Intelligent Quality of Service Aware Traffic Forwarding for Software-Defined Networking/Open Shortest Path First Hybrid Industrial Internet

Driven by the emerging advanced information and communication technologies, e.g., artificial intelligence, 5G wireless communications, big data analytics, etc., industrial Internet serves as a key enabling technology to realize intelligent manufacturing, and has been attracting considerable attentions from academia and industry.
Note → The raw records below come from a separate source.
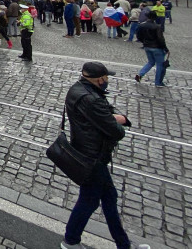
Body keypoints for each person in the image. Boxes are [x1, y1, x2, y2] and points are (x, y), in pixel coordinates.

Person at [61, 62, 149, 249]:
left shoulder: (77, 89)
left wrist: (111, 117)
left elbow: (102, 113)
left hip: (87, 152)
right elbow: (116, 131)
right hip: (92, 157)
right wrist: (120, 121)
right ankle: (70, 241)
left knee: (109, 197)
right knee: (90, 200)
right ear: (100, 79)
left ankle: (123, 244)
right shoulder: (91, 99)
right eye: (106, 78)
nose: (107, 80)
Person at [135, 11, 169, 86]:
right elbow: (161, 39)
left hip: (147, 46)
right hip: (157, 47)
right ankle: (158, 82)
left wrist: (144, 42)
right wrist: (165, 48)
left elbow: (138, 36)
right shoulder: (157, 27)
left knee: (151, 62)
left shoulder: (142, 25)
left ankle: (140, 74)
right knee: (159, 65)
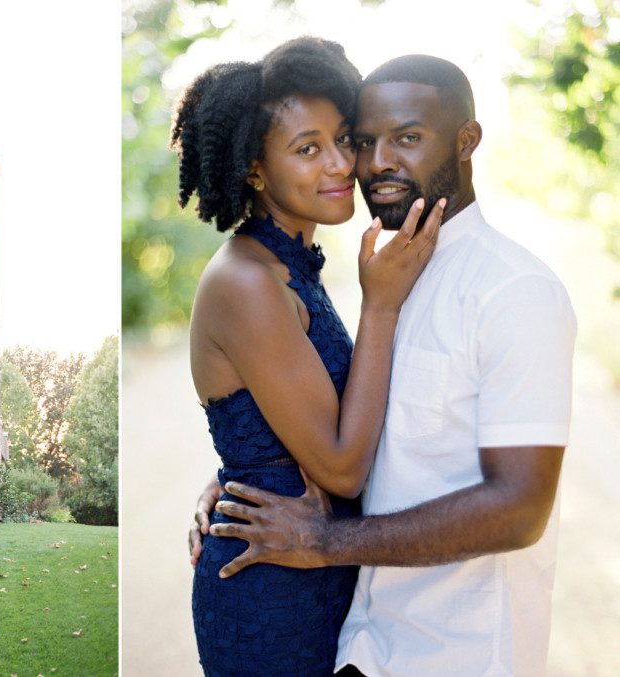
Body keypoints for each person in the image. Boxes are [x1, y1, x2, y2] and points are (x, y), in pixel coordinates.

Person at [193, 55, 577, 676]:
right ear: (256, 167)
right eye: (361, 140)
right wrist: (248, 476)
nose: (362, 164)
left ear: (466, 141)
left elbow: (519, 507)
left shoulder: (511, 291)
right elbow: (352, 441)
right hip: (350, 625)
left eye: (403, 138)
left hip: (452, 649)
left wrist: (312, 528)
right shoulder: (385, 279)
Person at [172, 37, 442, 676]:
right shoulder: (247, 282)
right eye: (307, 148)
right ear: (253, 168)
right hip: (270, 592)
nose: (342, 164)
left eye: (343, 139)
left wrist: (235, 475)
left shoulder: (288, 266)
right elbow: (344, 469)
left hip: (315, 566)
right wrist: (380, 307)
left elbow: (293, 418)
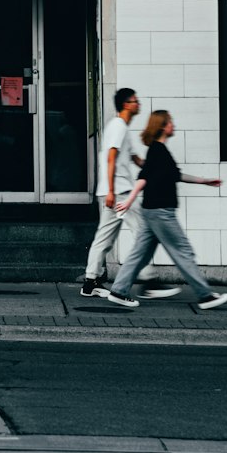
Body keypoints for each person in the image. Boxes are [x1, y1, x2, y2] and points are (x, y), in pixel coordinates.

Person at [106, 110, 227, 311]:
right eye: (170, 121)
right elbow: (143, 178)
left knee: (140, 254)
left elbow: (175, 175)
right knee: (183, 251)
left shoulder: (159, 151)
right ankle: (205, 295)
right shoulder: (158, 150)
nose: (174, 124)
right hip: (161, 212)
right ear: (163, 126)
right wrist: (129, 200)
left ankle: (119, 291)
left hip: (152, 211)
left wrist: (204, 181)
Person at [81, 88, 145, 298]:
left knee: (105, 238)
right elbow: (111, 158)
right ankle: (149, 281)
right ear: (126, 104)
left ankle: (91, 281)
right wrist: (110, 190)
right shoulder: (118, 126)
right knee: (143, 232)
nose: (138, 104)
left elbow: (136, 159)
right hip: (119, 192)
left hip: (116, 190)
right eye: (135, 101)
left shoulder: (122, 128)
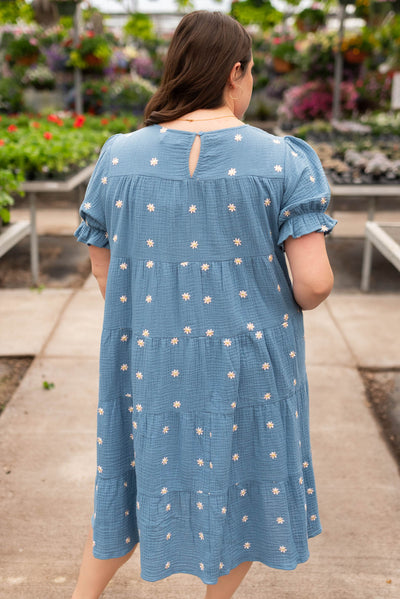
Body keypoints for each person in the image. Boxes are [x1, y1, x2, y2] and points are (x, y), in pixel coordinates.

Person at [72, 10, 337, 599]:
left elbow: (101, 264)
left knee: (133, 483)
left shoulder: (117, 157)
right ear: (235, 72)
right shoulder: (281, 160)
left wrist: (150, 315)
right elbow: (314, 283)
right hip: (250, 364)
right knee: (240, 487)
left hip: (145, 360)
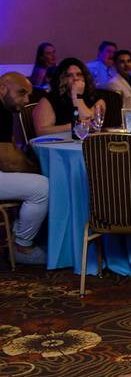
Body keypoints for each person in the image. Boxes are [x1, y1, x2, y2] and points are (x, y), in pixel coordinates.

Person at [0, 73, 49, 265]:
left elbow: (10, 150)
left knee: (35, 182)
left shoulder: (4, 109)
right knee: (42, 187)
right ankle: (22, 246)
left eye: (28, 95)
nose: (26, 100)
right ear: (3, 87)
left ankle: (17, 238)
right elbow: (7, 161)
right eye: (22, 93)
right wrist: (37, 170)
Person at [33, 59, 106, 136]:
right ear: (61, 79)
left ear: (85, 77)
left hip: (91, 143)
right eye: (69, 75)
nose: (75, 78)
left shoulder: (96, 97)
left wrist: (77, 97)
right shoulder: (50, 99)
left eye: (79, 74)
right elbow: (41, 131)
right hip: (60, 144)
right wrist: (72, 126)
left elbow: (92, 125)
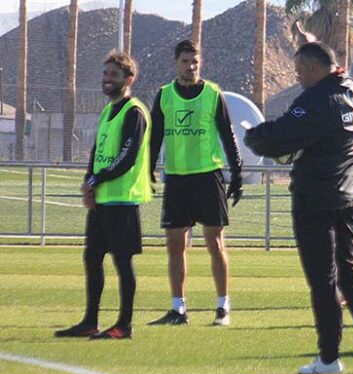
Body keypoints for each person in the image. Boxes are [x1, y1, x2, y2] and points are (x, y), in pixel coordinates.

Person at [244, 42, 353, 374]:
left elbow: (279, 136)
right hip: (349, 199)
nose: (298, 78)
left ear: (315, 69)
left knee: (323, 280)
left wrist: (252, 136)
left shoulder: (315, 100)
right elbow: (330, 63)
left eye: (300, 71)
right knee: (350, 272)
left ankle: (329, 359)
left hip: (314, 199)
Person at [55, 51, 152, 339]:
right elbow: (97, 152)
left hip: (122, 200)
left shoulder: (134, 111)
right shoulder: (108, 112)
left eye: (113, 75)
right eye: (105, 74)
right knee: (92, 257)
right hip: (102, 200)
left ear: (128, 79)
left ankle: (124, 324)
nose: (107, 79)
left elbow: (127, 157)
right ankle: (90, 321)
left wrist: (98, 178)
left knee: (123, 261)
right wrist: (89, 183)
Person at [148, 39, 243, 327]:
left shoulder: (213, 94)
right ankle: (178, 309)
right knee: (175, 245)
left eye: (195, 62)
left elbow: (228, 134)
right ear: (176, 63)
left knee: (215, 243)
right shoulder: (164, 95)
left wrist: (237, 172)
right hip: (176, 178)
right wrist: (147, 169)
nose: (190, 67)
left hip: (208, 176)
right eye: (185, 62)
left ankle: (223, 307)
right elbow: (155, 138)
However, the traditional industrial networks can hardly satisfy the quality of service (QoS) requirements for some mission-critical industrial applications (e.g., fault detection, advanced control, remote monitoring, predictive maintenance, etc.) due to network heterogeneity, traffic congestion, dynamic end-to-end latency, reliability issues, and so on. The emerging software-defined networking (SDN) has been considered as a promising architecture to improve the QoS of industrial applications by flexibly decoupling the control and data planes to control the network behaviours centrally. Owing to economy and policy considerations, a realistic solution is to incrementally deploy SDN in industrial networks instead of fully replacing traditional industrial routers with SDN-enabled switches. In this article, we consider a hybrid Industrial network consisting of conventional routers (e.g., running OSPF protocol) and SDN-enabled switches (e.g., running OpenFlow protocol), and propose an intelligent QoS-aware forwarding strategy to improve the QoS of industrial applications, by utilizing a single path minimum cost forwarding scheme and a K-path partition algorithm for multipath forwarding. Simulation results demonstrate that the proposed scheme not only guarantees the QoS requirements of industrial services, but also efficiently utilizes bandwidth resources by balancing traffic load in the SDN/OSPF hybrid industrial Internet.